§ WORK REQUIRED
Reproduce verbatim the line where "For every layout" occurs, along with all following lines down to the last line of the data.

╭─ DATA TO PROCESS

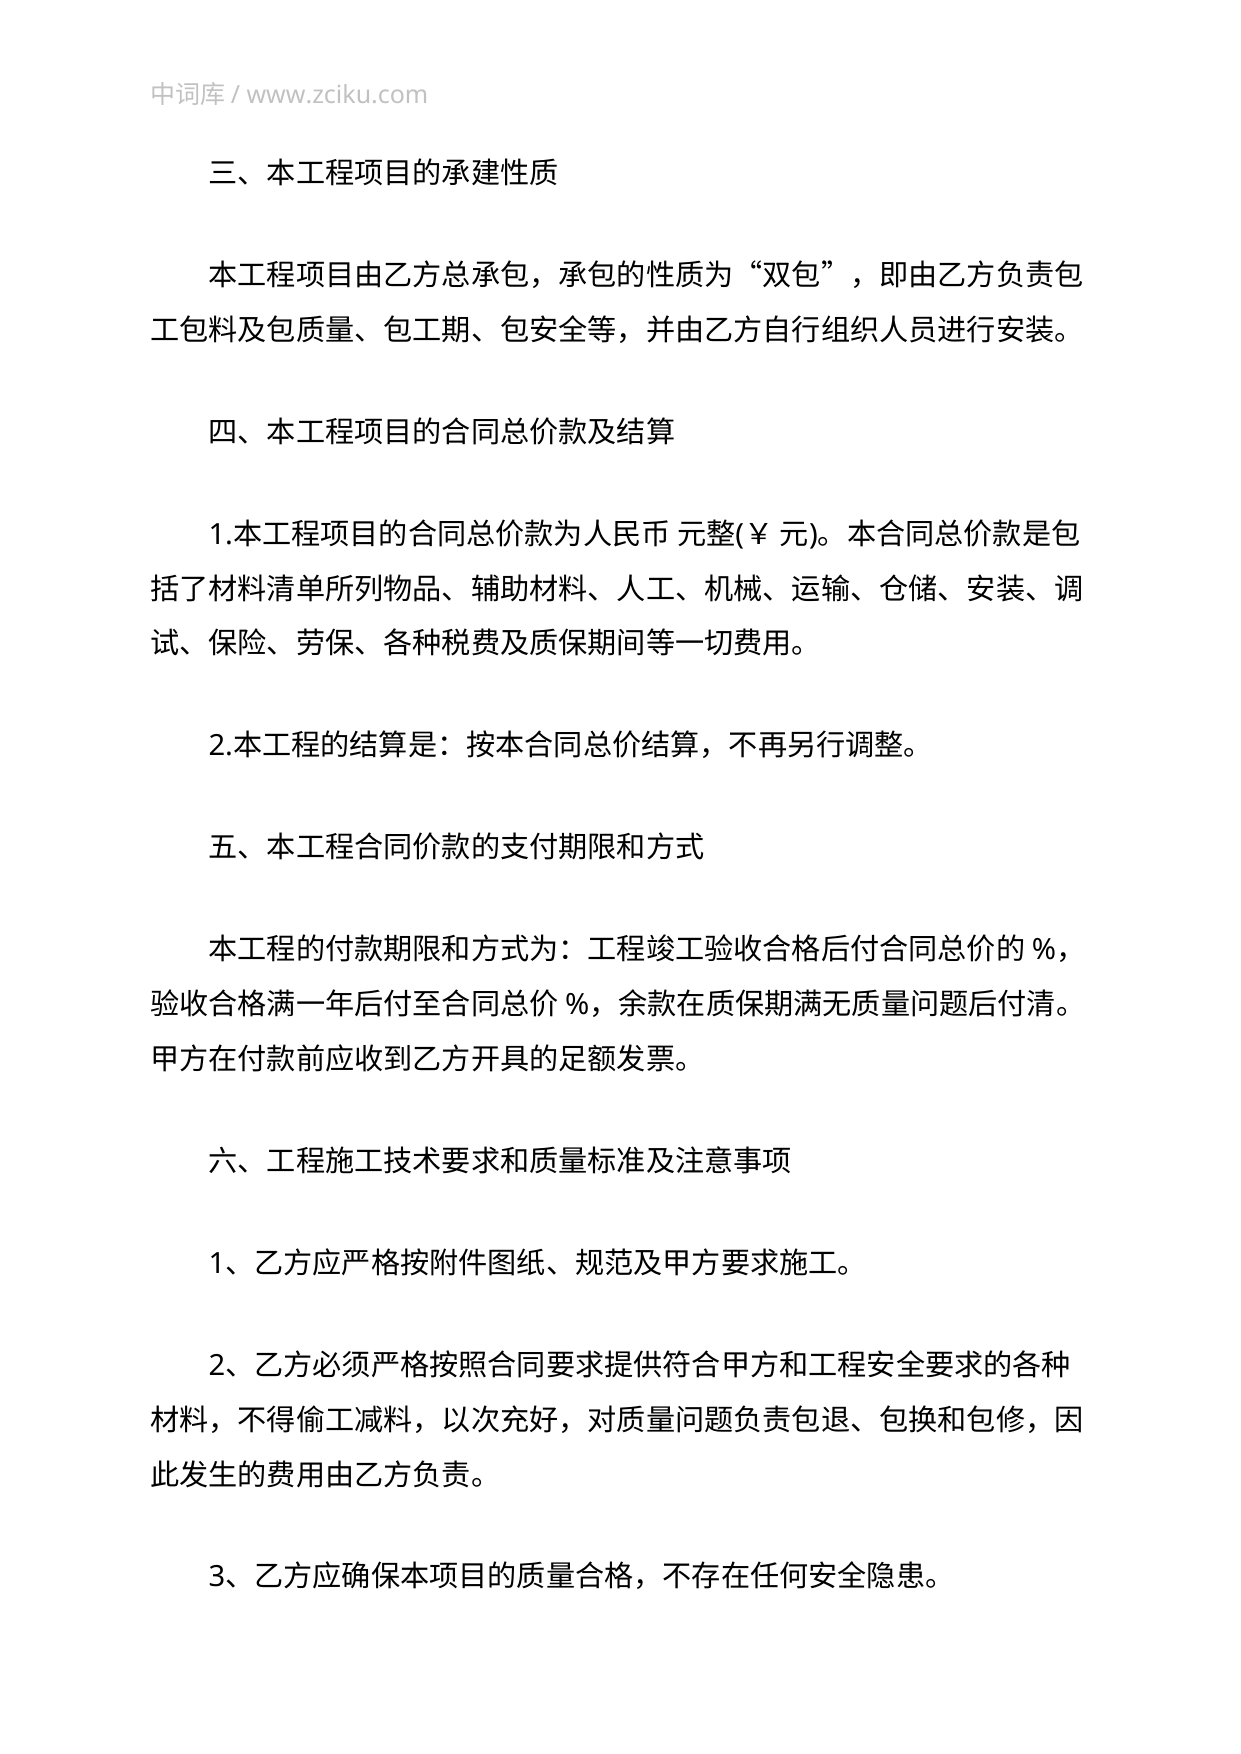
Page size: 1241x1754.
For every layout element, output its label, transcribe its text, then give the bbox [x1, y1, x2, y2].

text 五、本工程合同价款的支付期限和方式 [150, 824, 1090, 866]
text 三、本工程项目的承建性质 [150, 150, 1090, 192]
text 1、乙方应严格按附件图纸、规范及甲方要求施工。 [150, 1239, 1090, 1282]
text 3、乙方应确保本项目的质量合格，不存在任何安全隐患。 [150, 1553, 1090, 1595]
text 2、乙方必须严格按照合同要求提供符合甲方和工程安全要求的各种材料，不得偷工减料，以次充好，对质量问题负责包退、包换和包修，因此发生的费用由乙方负责。 [150, 1341, 1090, 1493]
text 六、工程施工技术要求和质量标准及注意事项 [150, 1137, 1090, 1180]
text 本工程的付款期限和方式为：工程竣工验收合格后付合同总价的 %，验收合格满一年后付至合同总价 %，余款在质保期满无质量问题后付清。甲方在付款前应收到乙方开具的足额发票。 [150, 926, 1090, 1078]
text 四、本工程项目的合同总价款及结算 [150, 408, 1090, 451]
text 2.本工程的结算是：按本合同总价结算，不再另行调整。 [150, 722, 1090, 764]
text 1.本工程项目的合同总价款为人民币 元整(￥ 元)。本合同总价款是包括了材料清单所列物品、辅助材料、人工、机械、运输、仓储、安装、调试、保险、劳保、各种税费及质保期间等一切费用。 [150, 510, 1090, 662]
text 本工程项目由乙方总承包，承包的性质为“双包”，即由乙方负责包工包料及包质量、包工期、包安全等，并由乙方自行组织人员进行安装。 [150, 252, 1090, 349]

╰─

§ RESPONSE TO THE TASK
For every layout element, output its label, transcribe its text, then give the bbox [x1, y1, x2, y2].

text 五、本工程合同价款的支付期限和方式 [150, 824, 1090, 866]
text 三、本工程项目的承建性质 [150, 150, 1090, 192]
text 1、乙方应严格按附件图纸、规范及甲方要求施工。 [150, 1239, 1090, 1282]
text 3、乙方应确保本项目的质量合格，不存在任何安全隐患。 [150, 1553, 1090, 1595]
text 2、乙方必须严格按照合同要求提供符合甲方和工程安全要求的各种材料，不得偷工减料，以次充好，对质量问题负责包退、包换和包修，因此发生的费用由乙方负责。 [150, 1341, 1090, 1493]
text 六、工程施工技术要求和质量标准及注意事项 [150, 1137, 1090, 1180]
text 本工程的付款期限和方式为：工程竣工验收合格后付合同总价的 %，验收合格满一年后付至合同总价 %，余款在质保期满无质量问题后付清。甲方在付款前应收到乙方开具的足额发票。 [150, 926, 1090, 1078]
text 四、本工程项目的合同总价款及结算 [150, 408, 1090, 451]
text 2.本工程的结算是：按本合同总价结算，不再另行调整。 [150, 722, 1090, 764]
text 1.本工程项目的合同总价款为人民币 元整(￥ 元)。本合同总价款是包括了材料清单所列物品、辅助材料、人工、机械、运输、仓储、安装、调试、保险、劳保、各种税费及质保期间等一切费用。 [150, 510, 1090, 662]
text 本工程项目由乙方总承包，承包的性质为“双包”，即由乙方负责包工包料及包质量、包工期、包安全等，并由乙方自行组织人员进行安装。 [150, 252, 1090, 349]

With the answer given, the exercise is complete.